Résumé de la décision
Dans l'affaire M. B..., le Conseil d'État a été saisi d'un pourvoi contre un arrêt de la cour administrative d'appel de Bordeaux, qui avait rejeté ses demandes concernant l'aménagement de ses conditions d'examen en raison de son handicap. M. B... avait demandé un aménagement lors de l'épreuve orale du concours d'attaché principal d'administration, et bien qu'il ait obtenu un tiers de temps supplémentaire et un éclairage tamisé, il a soutenu que le jury avait abusé de ce temps supplémentaire. En annulant l'arrêt attaqué, le Conseil d'État a considéré que la cour d'appel n'avait pas suffisamment vérifié si l'aménagement accordé était adapté aux besoins de M. B..., entraînant une erreur de droit. Le Conseil a renvoyé l'affaire devant la cour d'appel et a accordé à M. B... une indemnité de 3 000 euros au titre de l'article L. 761-1 du code de justice administrative.
Arguments pertinents
1. Contrôle du juge administratif : Le Conseil d'État a souligné que c'est au juge administratif de vérifier comment les aménagements prévus pour compenser un handicap sont mis en œuvre. Cela implique d'apprécier si ces mesures sont adaptées aux spécificités des épreuves et aux besoins exprimés par le candidat.
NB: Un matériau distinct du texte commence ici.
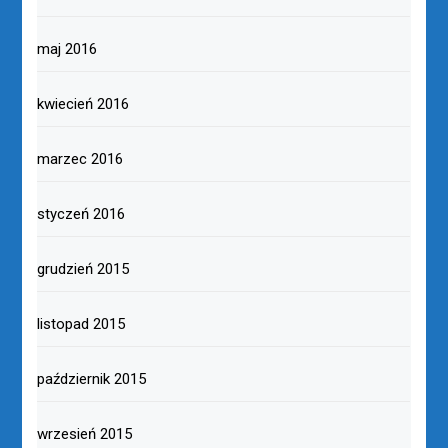
maj 2016
kwiecień 2016
marzec 2016
styczeń 2016
grudzień 2015
listopad 2015
październik 2015
wrzesień 2015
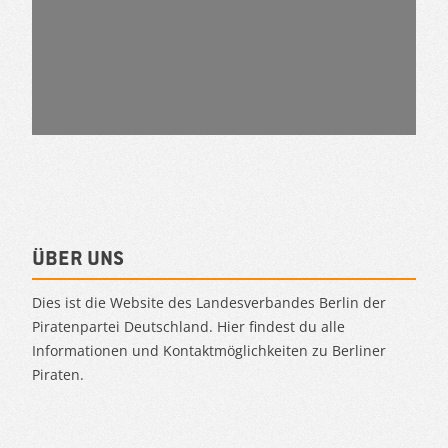
Über uns
Dies ist die Website des Landesverbandes Berlin der
Piratenpartei Deutschland. Hier findest du alle
Informationen und Kontaktmöglichkeiten zu Berliner
Piraten.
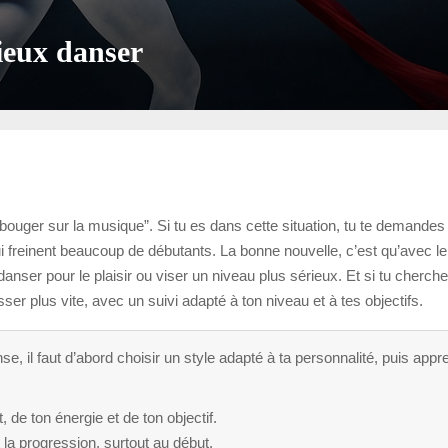
ieux danser
 bouger sur la musique”. Si tu es dans cette situation, tu te dema
i freinent beaucoup de débutants. La bonne nouvelle, c’est qu’avec l
s danser pour le plaisir ou viser un niveau plus sérieux. Et si tu ch
ser plus vite, avec un suivi adapté à ton niveau et à tes objectifs.
e, il faut d’abord choisir un style adapté à ta personnalité, puis appr
 de ton énergie et de ton objectif.
 la progression, surtout au début.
Le magistrat a déclaré : « Il appartient au juge administratif de contrôler les conditions dans lesquelles ces dérogations [...] ont été mises en œuvre par le jury lors du déroulement des épreuves. »
2. Souveraineté du jury : La cour administrative d'appel avait justifié le refus de M. B... en invoquant la souveraineté du jury dans l'évaluation des candidats. Toutefois, le Conseil d'État a noté que cette souveraineté ne doit pas empêcher un contrôle sur la compatibilité des conditions d'examen avec le handicap. Il a affirmé : « [...] sans rechercher si les conditions dans lesquelles l'aménagement de l'épreuve orale avait été mis en œuvre par le jury [...] étaient adaptées aux moyens physiques de M. B... ».
Interprétations et citations légales
1. Loi n° 84-16 du 11 janvier 1984 - Article 27 :Les dérogations aux règles de déroulement des concours pour tenir compte des handicaps doivent être justifiées et adaptées. Le texte précise que « des dérogations aux règles normales de déroulement des concours et des examens sont prévues, afin, notamment, d'adapter la durée et le fractionnement des épreuves aux moyens physiques des candidats ».
2. Code de justice administrative - Article L. 761-1 : Cet article stipule les dispositions relatives au remboursement des frais engagés par les parties, permettant ainsi à la Cour de condamner l'État à verser une somme à M. B... en reconnaissance des frais exposés lors de son recours. Le Conseil a ordonné le versement de 3 000 euros en mentionnant : « Il y a lieu, dans les circonstances de l'espèce, de mettre à la charge de l'Etat la somme de 3 000 euros à verser à M. B... au titre de l'article L. 761-1 du code de justice administrative ».
Cette décision réaffirme l'importance d'un contrôle judiciaire approprié sur les adaptations faites dans le cadre des concours, en veillant à ce qu'elles satisfassent réellement aux besoins des candidats handicapés.